Polk's number is visible on all Arizona jerseys, as every sports team honors her with a "00" patch. The Arizona cheerleaders, the Wilma and Wilbur Wildcat mascots and the Wildchair wheelchair basketball team also don the patches.

Bonvicini said that Nike has agreed to make special shoes with Polk's name and number, which the team will wear throughout the season.

The team has held two moments of silence for Polk, one before the team's annual Red-Blue Game on Nov. 1 and the other before the Wildcats' exhibition game against Cal Poly Pomona on Nov. 6. Before the team introductions at every home game, a short statement in Polk's memory will be read.

Although her memory will be an inspiration throughout the season, Bonvicini said her team is not going to win games for Polk.

"What happens if you would lose a game?" she said. "It has to be just her inspiration."

"The whole team is dedicating the whole season to her," said junior guard Joy Hollingsworth. "We know she'll be a sixth man out there."

Bonvicini said the death of Polk has changed how she coaches her team.

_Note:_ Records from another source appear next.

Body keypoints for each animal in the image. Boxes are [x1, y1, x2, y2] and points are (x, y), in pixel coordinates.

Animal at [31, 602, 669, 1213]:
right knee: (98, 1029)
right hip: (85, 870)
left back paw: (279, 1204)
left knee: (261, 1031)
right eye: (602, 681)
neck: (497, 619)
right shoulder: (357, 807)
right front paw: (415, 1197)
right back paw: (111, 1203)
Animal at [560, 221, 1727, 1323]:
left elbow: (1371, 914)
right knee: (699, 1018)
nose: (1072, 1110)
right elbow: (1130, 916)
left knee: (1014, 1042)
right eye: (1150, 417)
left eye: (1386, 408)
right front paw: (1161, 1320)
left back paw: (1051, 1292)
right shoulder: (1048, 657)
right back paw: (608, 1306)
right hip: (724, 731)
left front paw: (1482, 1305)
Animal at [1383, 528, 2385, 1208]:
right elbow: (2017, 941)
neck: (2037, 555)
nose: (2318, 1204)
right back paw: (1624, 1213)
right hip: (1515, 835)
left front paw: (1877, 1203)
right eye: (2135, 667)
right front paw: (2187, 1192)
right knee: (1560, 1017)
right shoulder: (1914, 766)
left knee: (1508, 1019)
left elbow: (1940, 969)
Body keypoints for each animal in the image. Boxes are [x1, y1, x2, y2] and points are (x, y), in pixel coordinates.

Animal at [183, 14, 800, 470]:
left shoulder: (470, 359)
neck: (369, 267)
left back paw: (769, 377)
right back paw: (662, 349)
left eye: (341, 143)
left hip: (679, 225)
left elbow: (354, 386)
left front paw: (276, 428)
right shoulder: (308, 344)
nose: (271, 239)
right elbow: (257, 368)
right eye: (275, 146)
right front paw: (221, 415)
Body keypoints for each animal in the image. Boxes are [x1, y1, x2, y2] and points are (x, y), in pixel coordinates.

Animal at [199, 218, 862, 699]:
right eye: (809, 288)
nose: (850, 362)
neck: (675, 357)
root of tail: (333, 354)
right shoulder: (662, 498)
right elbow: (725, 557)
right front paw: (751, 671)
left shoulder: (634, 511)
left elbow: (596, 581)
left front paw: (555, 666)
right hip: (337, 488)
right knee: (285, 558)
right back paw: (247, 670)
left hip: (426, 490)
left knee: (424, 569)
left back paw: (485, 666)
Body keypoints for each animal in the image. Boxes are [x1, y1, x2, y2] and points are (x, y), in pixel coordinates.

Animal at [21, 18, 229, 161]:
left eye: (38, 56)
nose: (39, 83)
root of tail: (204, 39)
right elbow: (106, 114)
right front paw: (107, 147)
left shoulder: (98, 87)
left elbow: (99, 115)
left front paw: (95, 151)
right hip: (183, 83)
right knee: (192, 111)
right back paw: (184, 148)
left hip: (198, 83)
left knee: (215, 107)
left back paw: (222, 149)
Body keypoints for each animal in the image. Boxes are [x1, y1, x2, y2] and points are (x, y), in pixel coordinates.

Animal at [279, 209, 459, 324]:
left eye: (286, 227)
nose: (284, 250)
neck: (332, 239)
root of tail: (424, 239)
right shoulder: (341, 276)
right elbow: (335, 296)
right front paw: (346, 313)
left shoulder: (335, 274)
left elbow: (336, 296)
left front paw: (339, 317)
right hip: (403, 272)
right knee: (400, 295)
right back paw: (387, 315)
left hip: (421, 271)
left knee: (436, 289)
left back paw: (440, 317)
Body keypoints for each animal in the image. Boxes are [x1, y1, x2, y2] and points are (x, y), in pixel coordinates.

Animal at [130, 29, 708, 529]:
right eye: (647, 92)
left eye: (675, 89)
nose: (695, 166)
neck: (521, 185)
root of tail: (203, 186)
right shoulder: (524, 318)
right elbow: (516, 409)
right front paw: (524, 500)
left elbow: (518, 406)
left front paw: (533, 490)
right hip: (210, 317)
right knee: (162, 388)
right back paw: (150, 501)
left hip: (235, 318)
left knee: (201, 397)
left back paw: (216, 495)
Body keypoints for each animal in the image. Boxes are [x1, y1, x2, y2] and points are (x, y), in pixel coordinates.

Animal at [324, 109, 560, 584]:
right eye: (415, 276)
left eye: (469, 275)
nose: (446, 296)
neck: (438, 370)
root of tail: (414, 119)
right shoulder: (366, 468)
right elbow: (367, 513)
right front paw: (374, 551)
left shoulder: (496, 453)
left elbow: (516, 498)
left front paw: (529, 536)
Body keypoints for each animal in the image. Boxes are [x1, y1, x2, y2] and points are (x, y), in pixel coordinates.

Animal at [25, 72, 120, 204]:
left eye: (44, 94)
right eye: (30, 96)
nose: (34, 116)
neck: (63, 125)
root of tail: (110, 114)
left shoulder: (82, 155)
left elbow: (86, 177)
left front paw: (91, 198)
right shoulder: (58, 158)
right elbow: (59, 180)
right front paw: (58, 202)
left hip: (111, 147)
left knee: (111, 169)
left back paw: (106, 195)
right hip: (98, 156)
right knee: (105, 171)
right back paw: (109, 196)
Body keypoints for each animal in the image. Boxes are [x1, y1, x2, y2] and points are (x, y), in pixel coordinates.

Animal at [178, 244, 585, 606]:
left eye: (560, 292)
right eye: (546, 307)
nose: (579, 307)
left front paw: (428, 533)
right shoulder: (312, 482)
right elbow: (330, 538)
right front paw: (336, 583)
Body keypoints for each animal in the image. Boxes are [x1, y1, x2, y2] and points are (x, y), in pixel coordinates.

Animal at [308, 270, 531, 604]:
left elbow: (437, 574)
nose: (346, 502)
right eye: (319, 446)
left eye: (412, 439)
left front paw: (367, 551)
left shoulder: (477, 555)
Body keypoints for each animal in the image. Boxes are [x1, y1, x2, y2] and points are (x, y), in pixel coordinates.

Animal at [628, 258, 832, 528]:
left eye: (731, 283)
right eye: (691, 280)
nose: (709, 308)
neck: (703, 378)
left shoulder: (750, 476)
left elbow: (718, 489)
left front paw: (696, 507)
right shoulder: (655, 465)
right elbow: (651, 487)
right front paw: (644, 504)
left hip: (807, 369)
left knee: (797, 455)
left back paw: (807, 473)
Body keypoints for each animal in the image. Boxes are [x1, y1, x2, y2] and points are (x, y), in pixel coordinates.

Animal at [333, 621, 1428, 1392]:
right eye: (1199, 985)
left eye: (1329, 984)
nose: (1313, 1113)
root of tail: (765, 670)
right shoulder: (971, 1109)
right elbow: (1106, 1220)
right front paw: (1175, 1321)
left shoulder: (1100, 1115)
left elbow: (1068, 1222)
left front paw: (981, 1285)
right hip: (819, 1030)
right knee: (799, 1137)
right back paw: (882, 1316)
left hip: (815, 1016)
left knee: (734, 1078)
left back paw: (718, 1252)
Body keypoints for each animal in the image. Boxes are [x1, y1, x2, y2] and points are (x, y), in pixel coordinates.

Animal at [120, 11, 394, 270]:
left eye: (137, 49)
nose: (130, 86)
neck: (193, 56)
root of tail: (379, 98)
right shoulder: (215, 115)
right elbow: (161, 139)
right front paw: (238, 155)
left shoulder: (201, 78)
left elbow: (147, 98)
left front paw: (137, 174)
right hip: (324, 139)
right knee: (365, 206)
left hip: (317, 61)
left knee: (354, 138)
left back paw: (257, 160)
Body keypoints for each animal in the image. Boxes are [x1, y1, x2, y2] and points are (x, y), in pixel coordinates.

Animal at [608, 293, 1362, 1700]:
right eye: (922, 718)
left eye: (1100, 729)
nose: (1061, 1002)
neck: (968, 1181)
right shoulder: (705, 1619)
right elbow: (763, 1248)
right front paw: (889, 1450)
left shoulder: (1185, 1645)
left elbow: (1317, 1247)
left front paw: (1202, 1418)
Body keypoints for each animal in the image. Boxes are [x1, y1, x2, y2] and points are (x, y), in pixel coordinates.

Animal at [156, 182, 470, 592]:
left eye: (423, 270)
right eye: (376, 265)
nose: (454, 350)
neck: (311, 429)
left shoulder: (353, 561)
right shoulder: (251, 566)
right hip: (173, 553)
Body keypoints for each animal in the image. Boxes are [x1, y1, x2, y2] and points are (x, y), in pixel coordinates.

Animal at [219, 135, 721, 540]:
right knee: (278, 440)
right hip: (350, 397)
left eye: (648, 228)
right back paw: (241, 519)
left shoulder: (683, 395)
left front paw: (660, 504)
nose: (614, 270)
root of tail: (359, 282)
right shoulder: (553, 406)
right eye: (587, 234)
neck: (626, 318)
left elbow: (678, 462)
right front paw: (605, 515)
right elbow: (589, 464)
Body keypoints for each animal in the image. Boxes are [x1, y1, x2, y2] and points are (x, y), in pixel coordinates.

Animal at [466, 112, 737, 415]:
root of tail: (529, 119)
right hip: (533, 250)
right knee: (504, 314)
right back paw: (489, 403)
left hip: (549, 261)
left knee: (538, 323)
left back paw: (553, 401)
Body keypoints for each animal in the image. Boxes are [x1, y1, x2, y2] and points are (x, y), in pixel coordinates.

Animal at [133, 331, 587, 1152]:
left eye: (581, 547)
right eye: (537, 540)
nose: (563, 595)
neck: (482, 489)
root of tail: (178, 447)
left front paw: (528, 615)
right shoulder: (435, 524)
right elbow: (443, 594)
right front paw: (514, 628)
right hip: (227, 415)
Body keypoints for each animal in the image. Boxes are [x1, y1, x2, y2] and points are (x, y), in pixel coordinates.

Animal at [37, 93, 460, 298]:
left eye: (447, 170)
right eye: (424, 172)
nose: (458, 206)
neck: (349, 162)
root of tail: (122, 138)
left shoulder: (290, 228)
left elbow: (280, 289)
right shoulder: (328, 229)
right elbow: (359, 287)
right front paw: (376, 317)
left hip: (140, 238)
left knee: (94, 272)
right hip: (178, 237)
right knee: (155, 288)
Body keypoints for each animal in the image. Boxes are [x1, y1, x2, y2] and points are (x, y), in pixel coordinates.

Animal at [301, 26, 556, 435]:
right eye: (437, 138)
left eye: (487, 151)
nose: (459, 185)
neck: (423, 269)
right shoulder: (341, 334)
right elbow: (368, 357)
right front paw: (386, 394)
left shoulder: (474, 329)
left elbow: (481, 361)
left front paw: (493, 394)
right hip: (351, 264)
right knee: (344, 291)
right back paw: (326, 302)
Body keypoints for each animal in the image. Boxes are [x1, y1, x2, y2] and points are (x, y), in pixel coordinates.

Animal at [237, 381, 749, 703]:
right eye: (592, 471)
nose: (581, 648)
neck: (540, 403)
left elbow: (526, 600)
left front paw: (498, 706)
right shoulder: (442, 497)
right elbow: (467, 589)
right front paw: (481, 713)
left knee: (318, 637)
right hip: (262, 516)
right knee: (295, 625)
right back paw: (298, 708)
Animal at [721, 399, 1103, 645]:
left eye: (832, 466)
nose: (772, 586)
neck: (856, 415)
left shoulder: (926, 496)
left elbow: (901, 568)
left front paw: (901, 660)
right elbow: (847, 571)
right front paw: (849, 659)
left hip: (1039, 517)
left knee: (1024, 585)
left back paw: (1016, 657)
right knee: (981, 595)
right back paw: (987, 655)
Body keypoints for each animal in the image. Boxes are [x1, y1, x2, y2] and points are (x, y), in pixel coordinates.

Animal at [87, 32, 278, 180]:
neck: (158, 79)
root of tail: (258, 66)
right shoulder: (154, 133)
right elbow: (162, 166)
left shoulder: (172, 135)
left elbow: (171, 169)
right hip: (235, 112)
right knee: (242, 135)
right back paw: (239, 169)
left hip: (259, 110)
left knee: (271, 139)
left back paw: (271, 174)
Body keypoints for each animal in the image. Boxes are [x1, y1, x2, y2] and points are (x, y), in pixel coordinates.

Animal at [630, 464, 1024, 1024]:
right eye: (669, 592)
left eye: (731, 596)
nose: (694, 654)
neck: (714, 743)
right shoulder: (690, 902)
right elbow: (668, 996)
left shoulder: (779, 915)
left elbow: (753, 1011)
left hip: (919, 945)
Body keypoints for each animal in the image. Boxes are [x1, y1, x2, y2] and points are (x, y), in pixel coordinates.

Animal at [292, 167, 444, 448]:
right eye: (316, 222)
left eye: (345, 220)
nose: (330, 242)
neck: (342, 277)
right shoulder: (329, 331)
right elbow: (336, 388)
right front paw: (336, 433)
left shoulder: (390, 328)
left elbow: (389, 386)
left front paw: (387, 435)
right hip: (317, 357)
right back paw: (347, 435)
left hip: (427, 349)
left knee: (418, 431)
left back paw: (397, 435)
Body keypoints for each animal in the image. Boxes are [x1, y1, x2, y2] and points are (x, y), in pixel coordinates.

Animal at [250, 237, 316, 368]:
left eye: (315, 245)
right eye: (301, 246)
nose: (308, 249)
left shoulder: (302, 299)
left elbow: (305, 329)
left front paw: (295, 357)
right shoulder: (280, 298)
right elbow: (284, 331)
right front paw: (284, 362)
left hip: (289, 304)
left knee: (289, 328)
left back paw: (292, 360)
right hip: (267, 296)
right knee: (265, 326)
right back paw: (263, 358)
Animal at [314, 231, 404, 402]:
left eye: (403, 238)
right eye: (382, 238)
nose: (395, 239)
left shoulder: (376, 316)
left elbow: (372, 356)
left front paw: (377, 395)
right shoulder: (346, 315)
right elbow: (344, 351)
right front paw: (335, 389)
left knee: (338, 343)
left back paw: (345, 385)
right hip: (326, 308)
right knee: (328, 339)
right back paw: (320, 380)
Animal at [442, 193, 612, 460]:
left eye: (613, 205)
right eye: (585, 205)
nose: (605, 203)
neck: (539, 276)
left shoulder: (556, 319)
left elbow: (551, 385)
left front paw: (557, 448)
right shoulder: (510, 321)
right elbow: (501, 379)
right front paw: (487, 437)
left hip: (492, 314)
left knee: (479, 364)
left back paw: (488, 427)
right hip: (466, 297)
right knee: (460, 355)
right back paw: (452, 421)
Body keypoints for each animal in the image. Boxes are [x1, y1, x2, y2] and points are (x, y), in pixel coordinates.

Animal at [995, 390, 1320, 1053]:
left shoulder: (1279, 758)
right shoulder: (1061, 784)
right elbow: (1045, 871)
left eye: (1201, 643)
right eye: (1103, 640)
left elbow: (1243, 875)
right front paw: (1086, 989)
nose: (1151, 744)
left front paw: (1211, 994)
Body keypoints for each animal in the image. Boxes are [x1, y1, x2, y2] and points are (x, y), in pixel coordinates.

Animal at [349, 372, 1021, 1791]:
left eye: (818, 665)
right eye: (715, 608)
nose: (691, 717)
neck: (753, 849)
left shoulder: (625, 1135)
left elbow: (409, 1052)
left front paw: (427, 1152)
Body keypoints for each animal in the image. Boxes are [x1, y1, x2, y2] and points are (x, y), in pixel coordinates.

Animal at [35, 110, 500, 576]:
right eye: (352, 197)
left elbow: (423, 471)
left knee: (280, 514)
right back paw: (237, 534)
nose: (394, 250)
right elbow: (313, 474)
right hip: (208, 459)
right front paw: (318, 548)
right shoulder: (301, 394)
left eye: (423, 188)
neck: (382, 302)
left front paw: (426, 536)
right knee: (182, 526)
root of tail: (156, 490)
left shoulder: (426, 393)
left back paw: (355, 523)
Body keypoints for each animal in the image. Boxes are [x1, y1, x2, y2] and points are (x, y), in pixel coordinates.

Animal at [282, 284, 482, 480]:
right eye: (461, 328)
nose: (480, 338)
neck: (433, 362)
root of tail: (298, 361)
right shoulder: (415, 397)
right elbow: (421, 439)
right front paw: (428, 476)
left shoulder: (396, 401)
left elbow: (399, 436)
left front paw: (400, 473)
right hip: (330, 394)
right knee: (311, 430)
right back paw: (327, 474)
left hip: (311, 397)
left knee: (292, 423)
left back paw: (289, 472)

"We want her memory to stay with people and I believe that she will continue to inspire people," she said. "I know she has inspired me. She's made me as a coach much more vulnerable, which is not necessarily a bad thing. I just feel that I'm closer and can talk in different ways to my team."

Bonvicini added that while each day is difficult, the team has made it through the most trying time.

"My job as their coach is to be a good leader, to help them and to help inspire them through all this," she said. "I think the hardest thing that we faced was a few weeks ago (after Polk's death). That week was surreal. We were numb."